When auto manufacturers Toyota and Mazda build a $1.6 billion joint manufacturing plant in Alabama, it will mark another miss for economic developers in North Carolina.
North Carolina was a finalist for the plant, which will add 4,000 manufacturing jobs near Huntsville, but ultimately lost out in the final stages of negotiations.
In an interview shortly before the official announcement, North Carolina Secretary of Commerce Tony Copeland stayed positive.
"Well as you can guess, I would prefer to have 4,000 jobs and $1.6 billion investment coming to North Carolina," he said. "We would have preferred to have a victory lap here. But, at this point in time, I'm looking forward to the next one."
State leaders offered Toyota-Mazda a tax incentive package that would have been valued at more than $1.5 billion. That would have been the largest ever offered to a company in North Carolina, according to Copeland. In addition, state and local officials in the Triad had acquired land and prepared what is now called the Greensboro-Randolph Megasite as a potential location for the Toyota-Mazda facility.
Despite those efforts, North Carolina still couldn't secure the bid.
In reviewing what went wrong, Copeland pointed to Alabama's deeper automotive cluster.
"I think it would be too simplistic to say one answer, but I think the No. 1 issue was having the concentration geographically to the Toyota manufacturing suppliers," he said.
While North Carolina has some automotive jobs, it lags other states in the Southeast, particularly in automotive manufacturing and suppliers. The interactive chart below shows total jobs by state in automotive manufacturing and supply. Hover the mouse over each bar to see the individual manufacturer. Data supplied by the Alliance of Automobile Manufacturers. Note: This chart does not include the 4,000 Toyota-Mazda jobs.
It's the Supply Chain
Nichola Lowe, a UNC-Chapel Hill associate professor with a specialization in economic development, agreed with Copeland's assessment.
"I think one of the big issues relates to supply chain capacity. Which suggests that we need to be thinking about more than just incentive programs, or whether we have the land to place a large scale facility," she said.
But that raises a chicken-and-egg paradox. Auto manufacturers pass over North Carolina because it doesn't have a critical mass of small- and mid-sized suppliers. But these suppliers won't plant roots in North Carolina because they would be too far away from major car manufacturers.
Offering a solution, Lowe pointed out that North Carolina has a strong aerospace cluster, particularly in the Triad. These suppliers could potentially serve the automotive industry as well, helping to build up the industry.
"For many suppliers, they can actually serve multiple industries," she said. "And I think a key step is to identify those suppliers where they could support existing industries within our state, but could also serve an automotive manufacturer.
Should North Carolina Want an Automotive Manufacturing Plant?
Discussions about how to attract an automotive manufacturer begs a very important question: Are these jobs even worth pursuing?
Duke University associate professor of economics Ryan McDevitt argues they are not.
"I think politicians get a little carried away.
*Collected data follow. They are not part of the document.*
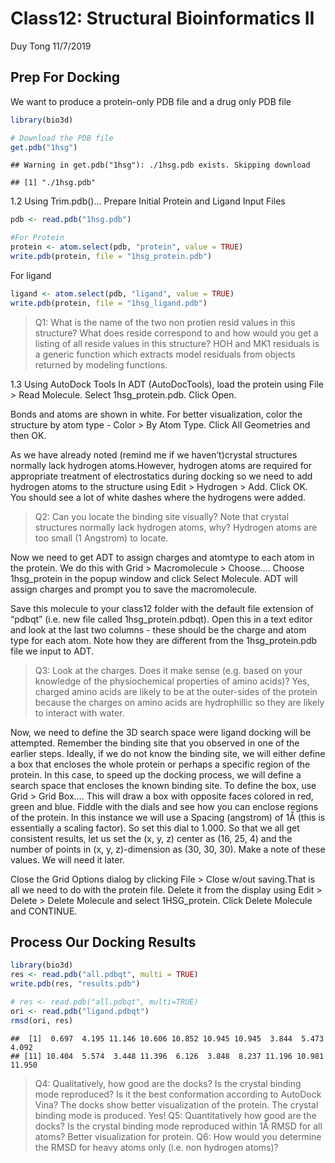Class12: Structural Bioinformatics II
================
Duy Tong
11/7/2019

## Prep For Docking

We want to produce a protein-only PDB file and a drug only PDB file

``` r
library(bio3d)

# Download the PDB file
get.pdb("1hsg")
```

    ## Warning in get.pdb("1hsg"): ./1hsg.pdb exists. Skipping download

    ## [1] "./1hsg.pdb"

1.2 Using Trim.pdb()… Prepare Initial Protein and Ligand Input Files

``` r
pdb <- read.pdb("1hsg.pdb")

#For Protein
protein <- atom.select(pdb, "protein", value = TRUE)
write.pdb(protein, file = "1hsg_protein.pdb")
```

For ligand

``` r
ligand <- atom.select(pdb, "ligand", value = TRUE)
write.pdb(protein, file = "1hsg_ligand.pdb")
```

> Q1: What is the name of the two non protien resid values in this
> structure? What does reside correspond to and how would you get a
> listing of all reside values in this structure? HOH and MK1 residuals
> is a generic function which extracts model residuals from objects
> returned by modeling functions.

1.3 Using AutoDock Tools In ADT (AutoDocTools), load the protein using
File \> Read Molecule. Select 1hsg\_protein.pdb. Click Open.

Bonds and atoms are shown in white. For better visualization, color the
structure by atom type - Color \> By Atom Type. Click All Geometries and
then OK.

As we have already noted (remind me if we haven’t)crystal structures
normally lack hydrogen atoms.However, hydrogen atoms are required for
appropriate treatment of electrostatics during docking so we need to add
hydrogen atoms to the structure using Edit \> Hydrogen \> Add. Click OK.
You should see a lot of white dashes where the hydrogens were added.

> Q2: Can you locate the binding site visually? Note that crystal
> structures normally lack hydrogen atoms, why? Hydrogen atoms are too
> small (1 Angstrom) to locate.

Now we need to get ADT to assign charges and atomtype to each atom in
the protein. We do this with Grid \> Macromolecule \> Choose…. Choose
1hsg\_protein in the popup window and click Select Molecule. ADT will
assign charges and prompt you to save the macromolecule.

Save this molecule to your class12 folder with the default file
extension of “pdbqt” (i.e. new file called 1hsg\_protein.pdbqt). Open
this in a text editor and look at the last two columns - these should be
the charge and atom type for each atom. Note how they are different from
the 1hsg\_protein.pdb file we input to ADT.

> Q3: Look at the charges. Does it make sense (e.g. based on your
> knowledge of the physiochemical properties of amino acids)? Yes,
> charged amino acids are likely to be at the outer-sides of the protein
> because the charges on amino acids are hydrophillic so they are likely
> to interact with water.

Now, we need to define the 3D search space were ligand docking will be
attempted. Remember the binding site that you observed in one of the
earlier steps. Ideally, if we do not know the binding site, we will
either define a box that encloses the whole protein or perhaps a
specific region of the protein. In this case, to speed up the docking
process, we will define a search space that encloses the known binding
site. To define the box, use Grid \> Grid Box…. This will draw a box
with opposite faces colored in red, green and blue. Fiddle with the
dials and see how you can enclose regions of the protein. In this
instance we will use a Spacing (angstrom) of 1Å (this is essentially a
scaling factor). So set this dial to 1.000. So that we all get
consistent results, let us set the (x, y, z) center as (16, 25, 4) and
the number of points in (x, y, z)-dimension as (30, 30, 30). Make a note
of these values. We will need it later.

Close the Grid Options dialog by clicking File \> Close w/out
saving.That is all we need to do with the protein file. Delete it from
the display using Edit \> Delete \> Delete Molecule and select
1HSG\_protein. Click Delete Molecule and CONTINUE.

## Process Our Docking Results

``` r
library(bio3d)
res <- read.pdb("all.pdbqt", multi = TRUE)
write.pdb(res, "results.pdb")
```

``` r
# res <- read.pdb("all.pdbqt", multi=TRUE)
ori <- read.pdb("ligand.pdbqt")
rmsd(ori, res)
```

    ##  [1]  0.697  4.195 11.146 10.606 10.852 10.945 10.945  3.844  5.473  4.092
    ## [11] 10.404  5.574  3.448 11.396  6.126  3.848  8.237 11.196 10.981 11.950

> Q4: Qualitatively, how good are the docks? Is the crystal binding mode
> reproduced? Is it the best conformation according to AutoDock Vina?
> The docks show better visualization of the protein. The crystal
> binding mode is produced. Yes\! Q5: Quantitatively how good are the
> docks? Is the crystal binding mode reproduced within 1Å RMSD for all
> atoms? Better visualization for protein. Q6: How would you determine
> the RMSD for heavy atoms only (i.e. non hydrogen atoms)?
They want a very tangible victory, trying to secure a big win and say they are bringing a lot of jobs to the area. But the evidence that I've seen in economics is very mixed on whether these actually have long-term benefits for the community," he said. "You know, 4,000 jobs sounds like a lot – and it is – but at the expense of $1.5 billion-plus in incentives, you have to weigh some of those costs and benefits, and it's not clear-cut whether it actually makes sense to be in these competitions."
Consider McDevitt's argument: The 4,000 workers who take these jobs need to drive on roads to get to work, will send their children to local schools, will require police and fire protection, and use any and all government services just like employees of any other company. However, the company that receives the big tax break will get a discount on what it pays to fund these programs. Those costs don't disappear, of course, but are spread out among existing businesses and residents, often in the form of higher tax rates.
This inherently sends the wrong message to existing businesses as well, he said.
"There are a lot of other ways we can invest that money that would probably have even better effects for the economy," he said. "So let's invest more in education, fix our infrastructure. Have people naturally want to come to North Carolina, not have to entice them with these incentives."
Alabama Gov. Kay Ivey and company executives made the Toyota-Mazda announcement in a Wednesday news conference. The plant will be able to build 300,000 vehicles per year and will produce the Toyota Corolla compact car for North America and a new small SUV from Mazda, the companies have said.
"This is indeed a great day in Alabama," said Ivey.